Ditching lectures for group work isn’t always the answer
Recently, Quest University President David Helfand published the kind of airy opinion piece that university presidents like to write. It’s another genial screed about how universities (except his presumably) are tired old remnants of 19th century thinking where dusty old professors drone endless lectures to students who subsequently regurgitate the cold useless facts on a pointless test.
It would be mean spirited if it were true. It’s outrageous because it is false.
First, the picture he paints of universities probably never existed and it certainly is not the norm today. University courses are and always have been much more than lectures. Even the most traditional professor assigns readings, projects, essays, and holds office hours for personal, one-on-one consultations with students. Good students have always been active learners and good professors have long seen themselves as doing far more than imparting information. When Helfand claims that today’s professors don’t care about imparting thinking skills, I have to wonder whether he knows any professors. He certainly doesn’t know me.
As I have argued before, what Helfand calls lecturing is only very bad lecturing, but no pedagogical method should be based on how it is done by those who are terrible at it. A good lecture does not see students passively being filled up with mind-numbing trivia. A good lecture engages students, makes them laugh, makes them think, and makes them ask questions. I know because I’m a good lecturer, and I’ve learned a lot from good lecturers.
READ MORE: What’s different at Quest University? Pretty much everything.
But most annoying of all is the now clichéd presentation of problem based learning as though it is a panacea for all the perceived diseases in higher learning.
I say this as one who has used the problem based approach in my classes. In some courses, instead of having students write individual essays, I have them collaborate on a book about a given topic (Helfand says we profs think collaboration is cheating, but he’s wrong there too).

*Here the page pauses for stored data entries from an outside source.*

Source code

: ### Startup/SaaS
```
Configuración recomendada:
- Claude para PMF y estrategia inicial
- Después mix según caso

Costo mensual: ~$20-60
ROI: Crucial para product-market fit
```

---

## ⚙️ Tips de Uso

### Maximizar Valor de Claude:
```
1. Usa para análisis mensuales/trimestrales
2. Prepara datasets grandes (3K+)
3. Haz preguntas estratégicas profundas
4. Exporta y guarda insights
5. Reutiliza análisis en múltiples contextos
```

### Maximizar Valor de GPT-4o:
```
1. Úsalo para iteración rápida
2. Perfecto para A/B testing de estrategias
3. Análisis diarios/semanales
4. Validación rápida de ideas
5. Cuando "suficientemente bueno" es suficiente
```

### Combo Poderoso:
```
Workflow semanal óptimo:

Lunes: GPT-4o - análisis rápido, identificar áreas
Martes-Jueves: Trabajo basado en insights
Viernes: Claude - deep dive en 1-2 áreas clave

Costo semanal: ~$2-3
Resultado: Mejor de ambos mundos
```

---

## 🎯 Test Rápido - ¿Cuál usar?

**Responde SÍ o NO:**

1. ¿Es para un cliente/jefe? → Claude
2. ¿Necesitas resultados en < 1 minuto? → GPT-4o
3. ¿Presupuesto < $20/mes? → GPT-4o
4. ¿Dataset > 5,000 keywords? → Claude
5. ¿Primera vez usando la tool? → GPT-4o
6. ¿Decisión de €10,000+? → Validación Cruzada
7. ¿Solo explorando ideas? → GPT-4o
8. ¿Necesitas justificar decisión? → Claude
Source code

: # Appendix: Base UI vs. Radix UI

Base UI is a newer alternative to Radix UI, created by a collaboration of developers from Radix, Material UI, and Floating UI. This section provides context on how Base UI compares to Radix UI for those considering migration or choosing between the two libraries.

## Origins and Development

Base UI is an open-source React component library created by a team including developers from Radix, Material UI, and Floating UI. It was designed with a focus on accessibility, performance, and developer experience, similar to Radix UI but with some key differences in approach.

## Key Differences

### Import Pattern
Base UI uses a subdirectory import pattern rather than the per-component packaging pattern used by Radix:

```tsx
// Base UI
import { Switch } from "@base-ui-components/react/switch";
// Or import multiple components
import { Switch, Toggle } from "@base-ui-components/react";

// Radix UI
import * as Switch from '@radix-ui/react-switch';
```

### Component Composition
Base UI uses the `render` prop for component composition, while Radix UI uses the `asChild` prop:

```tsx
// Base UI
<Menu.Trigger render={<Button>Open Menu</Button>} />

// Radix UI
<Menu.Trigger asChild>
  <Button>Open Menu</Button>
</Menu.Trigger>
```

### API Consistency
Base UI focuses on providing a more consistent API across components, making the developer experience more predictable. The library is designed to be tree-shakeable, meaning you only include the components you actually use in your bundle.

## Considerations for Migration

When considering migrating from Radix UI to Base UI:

One student acts as editor and the students work together to figure out who is going to cover what areas, how the volume is to be organized, and how the material will be presented, according to professional standards. When a draft of the volume is ready, groups evaluate other groups’ work, providing feedback to improve the final version.
When it works, it works great. Students feel motivated to do their best work possible because they know the other students are counting on them. And when the book is finished, they feel a sense of pride and accomplishment that outstrips that of producing a single paper.
So successful was this project-based, student-centered method, I decided to bring the approach to a course where I hadn’t used it before.
It was a disaster.
One group simply could not get their project together and ended up handing in a single rambling paper that wasn’t remotely what was assigned. Another had an editor who disappeared and couldn’t be reached — so I had to let the remaining members do their own individual essays. One group got their project done but without the other groups pulling up their end, the peer evaluation part fell to pieces.
When it was over, I asked myself what went wrong, and I realized that the approach was sound, just not for that particular course. In my other courses, the students had been mostly English majors and had taken several other English courses before. They knew what a good essay, more or less, was supposed to look like, and knew what they could expect from their fellow group members who were similarly well-prepared. But this course was largely students taking English as an elective. Some of them were first year students and, simply put, they weren’t all up to the challenge.
This is why platitudinous calls for a universal, twenty-first century, problem-based pedagogy are misguided. They assume that all students are equally capable, equally prepared, and equally motivated. They are not. A conscientious professor holds all students to the same high standards, but also understands that not every class at every level can be taught the same way. Indeed, as Mary Burgan points out in a stimulating essay on the subject, good lecturing provides students with a rare opportunity to witness something they rarely get to see in what Helfand calls “life”: “intellectual mastery and excitement.”
Of course we should innovate, and we should not necessarily be tied to traditions that no longer serve us. But the notion that there is a simple, single approach to the infinite complexities of higher education is a fantasy. And to mock hard-working educators because it makes for good PR in The Globe and Mail should be beneath the dignity of a university president.
Todd Pettigrew is an associate professor of English at Cape Breton University.